Innovative communications have led many individuals to fall into regression due to an abundant supply of knowledge. Since they are unable to take in that much knowledge, they have to deny it and, consciously or unconsciously, roll back to their simplified and comprehensible information and teachings. In other words, the abundance of communication alternatives isn’t helpful in understanding the world. On the contrary, it precludes taking into account any complex aspects of reality. In addition, the abundance of communications, as it turns out, only exacerbates a weak mind’s craving for submission, trusting the authorities, non-critical acceptance of information from a person above them in a hierarchy.
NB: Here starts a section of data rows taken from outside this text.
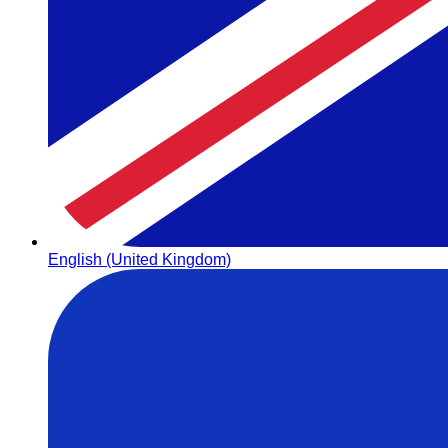
English (United Kingdom)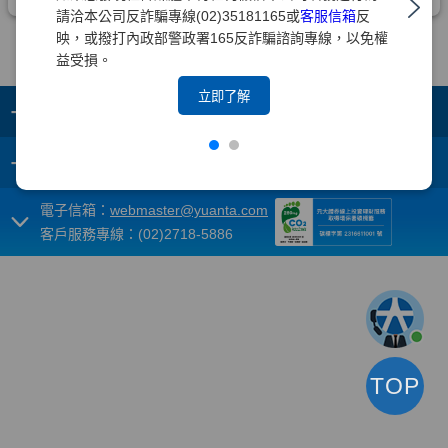
請洽本公司反詐騙專線(02)35181165或
客服信箱
反
映，或撥打內政部警政署165反詐騙諮詢專線，以免權
益受損。
立即了解
+
集團成員
+
重要須知
電子信箱：
webmaster@yuanta.com
客戶服務專線：(02)2718-5886
TOP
Hence, another consequence, which is the oversimplified self-identity or malignant infantilism, where people tend to become dangerously simplistic, such as the primitive understanding of religion or aggressive rejection of any kind of doubt that could jeopardize the fragile integrity of an individual.
Ironically, the enlightened world also lives in a kind of illusion. Countless articles about ISIS or the New Caliphate tell little about what it is actually. Meanwhile, it is an amazing thing. The New Caliphate headed by the Eighth Caliph al-Baghdadi is a real state with provinces, police, medicine and education. More importantly, this state was allegedly formed under the precepts of the Prophet. So, a thief is supposed to be punished by having a hand chopped off. For example, a Muslim can live next to Christians, provided they recognize Muslim domination and pay special taxes. All the world's Muslims must swear allegiance to the caliph. Muslims can only live when they are loyal to the caliph. This is why ISIS’ main enemy today is not Christianity. ISIS masterminds like to say that the New Caliphate is reviving the true Islam. According to them, the true caliphs didn’t exist even in the Ottoman Empire. Only Al-Baghdadi is the true caliph according to the precepts of Islam as they interpret it. Clearly, the current Islamic states are the most important enemies of ISIS, and the main battle has taken place within the Islamic world so far. When it's over (assuming ISIS is victorious, of course), will the question arise as to whether ISIS or something totalitarian like it is the main alternative to existing world order in general?
In recent years, much has been said about possible alternatives to human evolution, its organization, or new forms of global coexistence. Alas, too little attention is being paid to ISIS, its content and structure. As a matter of fact, the already existing, successful and dangerous alternative is right before us. It is important to understand why this alternative appeals to so many people who are ready to die for it.
The dreadful side of the ISIS phenomenon is that for vast numbers of people, not necessarily Muslims, it is the most appealing temptation of the 21st century totalitarian society.